Many multinational companies will only hire senior executives who have international business experience and “can speak another language and understand another culture,” said Robert Sullivan, who heads the Boston office of Korn/Ferry International, a large executive search firm. The firm, he said, recently recruited two executives who are well-schooled in Spanish for a Massachusetts technology company.
Some companies – banks and retail and supermarket chains, for instance – are finding that they have to do little to sign up multilingual workers, particularly in cities, who speak a language other than English.
Citizens Bank has managers and staff members who can speak one or more of 81 languages, ranging from Spanish to Russian and Korean, said Kathy Schoeffler, Citizen’s director of human resources for Massachusetts. The bank has 3,800 full- and part-time employees in the state.
“Our driving force is being able to communicate with customers of many different nationalities in the more than 150 communities in the state that we serve,” Schoeffler said.
Amanda Carneiro, a Brazilian, is assistant manager of Citizens’ branch office in Framingham. In addition to English, she speaks Spanish and Portuguese.
“Being able to speak two foreign languages enables me to help many new immigrants in the Framingham area,” said Carneiro, who confers with dozens of immigrants every week.
Retailers have also found it important to hire multilingual workers who speak a language other than English as they reach out to customers from the state’s immigrant communities. At Filene’s downtown store, 17 languages are spoken, from Arabic to Turkish, said Filene’s spokeswoman Robin Reibel.
“If a customer speaks a language other than English, the store’s general manager can refer to a directory to find an associate who can speak that particular language,” Reibel said.

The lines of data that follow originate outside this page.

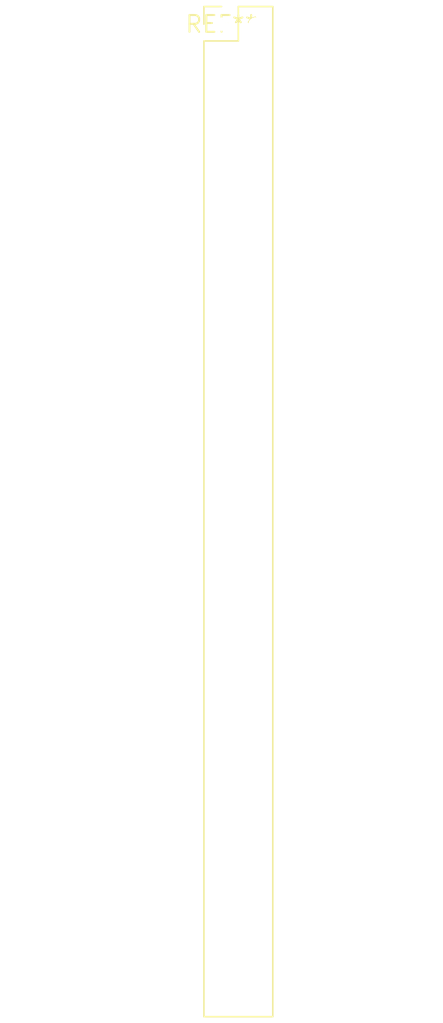
<source format=kicad_pcb>
(kicad_pcb (version 20240108) (generator pcbnew)

  (general
    (thickness 1.6)
  )

  (paper "A4")
  (layers
    (0 "F.Cu" signal)
    (31 "B.Cu" signal)
    (32 "B.Adhes" user "B.Adhesive")
    (33 "F.Adhes" user "F.Adhesive")
    (34 "B.Paste" user)
    (35 "F.Paste" user)
    (36 "B.SilkS" user "B.Silkscreen")
    (37 "F.SilkS" user "F.Silkscreen")
    (38 "B.Mask" user)
    (39 "F.Mask" user)
    (40 "Dwgs.User" user "User.Drawings")
    (41 "Cmts.User" user "User.Comments")
    (42 "Eco1.User" user "User.Eco1")
    (43 "Eco2.User" user "User.Eco2")
    (44 "Edge.Cuts" user)
    (45 "Margin" user)
    (46 "B.CrtYd" user "B.Courtyard")
    (47 "F.CrtYd" user "F.Courtyard")
    (48 "B.Fab" user)
    (49 "F.Fab" user)
    (50 "User.1" user)
    (51 "User.2" user)
    (52 "User.3" user)
    (53 "User.4" user)
    (54 "User.5" user)
    (55 "User.6" user)
    (56 "User.7" user)
    (57 "User.8" user)
    (58 "User.9" user)
  )

  (setup
    (pad_to_mask_clearance 0)
    (pcbplotparams
      (layerselection 0x00010fc_ffffffff)
      (plot_on_all_layers_selection 0x0000000_00000000)
      (disableapertmacros false)
      (usegerberextensions false)
      (usegerberattributes false)
      (usegerberadvancedattributes false)
      (creategerberjobfile false)
      (dashed_line_dash_ratio 12.000000)
      (dashed_line_gap_ratio 3.000000)
      (svgprecision 4)
      (plotframeref false)
      (viasonmask false)
      (mode 1)
      (useauxorigin false)
      (hpglpennumber 1)
      (hpglpenspeed 20)
      (hpglpendiameter 15.000000)
      (dxfpolygonmode false)
      (dxfimperialunits false)
      (dxfusepcbnewfont false)
      (psnegative false)
      (psa4output false)
      (plotreference false)
      (plotvalue false)
      (plotinvisibletext false)
      (sketchpadsonfab false)
      (subtractmaskfromsilk false)
      (outputformat 1)
      (mirror false)
      (drillshape 1)
      (scaleselection 1)
      (outputdirectory "")
    )
  )

  (net 0 "")

  (footprint "PinHeader_2x30_P2.54mm_Vertical" (layer "F.Cu") (at 0 0))

)

</source>
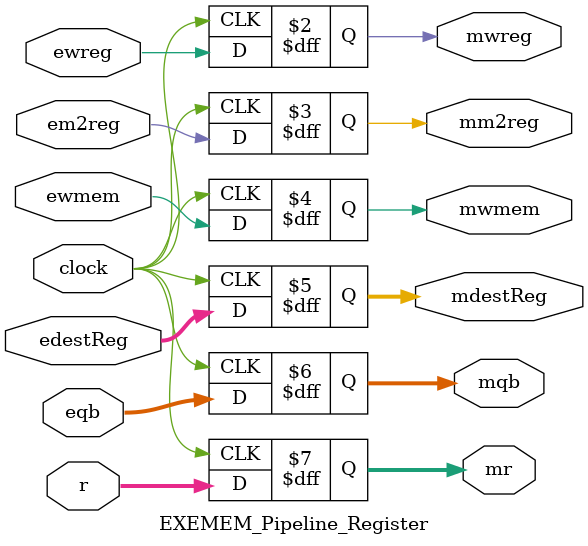
<source format=v>
`timescale 1ns / 1ps


module EXEMEM_Pipeline_Register(
    input clock, ewreg, em2reg, ewmem, 
    input [4:0] edestReg,
    input [31:0] eqb,
    input [31:0] r,
    output reg mwreg, mm2reg, mwmem,
    output reg [4:0] mdestReg,
    output reg [31:0] mqb,
    output reg [31:0] mr
    );
    
    
    always@(posedge clock) begin
        mwreg = ewreg;
        mm2reg = em2reg;
        mwmem = ewmem;
        mdestReg = edestReg;
        mqb = eqb;
        mr = r;
    end

endmodule

</source>
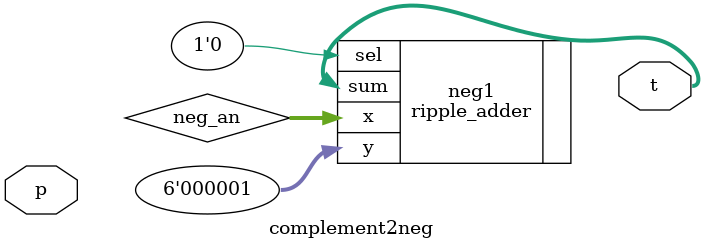
<source format=v>
`timescale 1ns / 1ps
module complement2neg(
        input [5:0] p,
        output [5:0] t
    );  
  // Declares an internal wire named neg_an which is a 6-bit vector.
    wire [5:0] neg_an; 
    assign invert = ~p;  
    //instantiates a ripple-carry adder named neg1
    ripple_adder neg1(
      .x(neg_an), 
      .y(6'b000001), 
      .sel(1'b0), 
      .sum(t)
      ); 
    endmodule
    
</source>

Residential real estate firms are also on the front lines in serving a rapidly increasing, diverse clientele. Based on 2001 data, foreign-born households represented 8 percent of new home ownership nationally and 11 percent of existing home ownership, according to the JointCenterfor Housing Studies at HarvardUniversity.
Realty firms have to aggressively recruit agents who can speak different languages.
“Fortunately, we’ve been able to get 15 brokers who can speak various Chinese and Vietnamese dialects,” said Vin Moscardelli, owner of Central Real Estate in Quincy, where Asians make up more than 15 percent of the city’s population. More than 50 percent of the firm’s yearly sales are to Asians, Moscardelli said.
The International Council of the Massachusetts Association of Realtors, a Waltham-based trade group, is researching how many of its 18,500 members are fluent in more than one language.
Companies and institutions wanting employees to hone their foreign language skills frequently refer them to language centers such as HablEspana in . HablEspana conducts Spanish classes for employees at Fleet Bank and Massachusetts, among others, according to academic director Natalia Cepeda.
“We’re seeing more doctors as well as lawyers specializing in criminal and immigration cases,” she said.
Hospitals are always contending with language issues pertaining to patients and foreign-trained doctors, said Joan Robbio, senior vice president of human resources at the Lahey Clinic in Boston.
Although Lahey relies on some staff members’ language fluency, it also frequently calls on specialty firms to provide translation services.
“Everybody here always wants patients to understand their rights” and what they’re being treated for, Robbio said.
Wherever they’re being provided services, newcomers to this country look forward to having their needs met “without a language barrier,” said Carneiro of Citizens.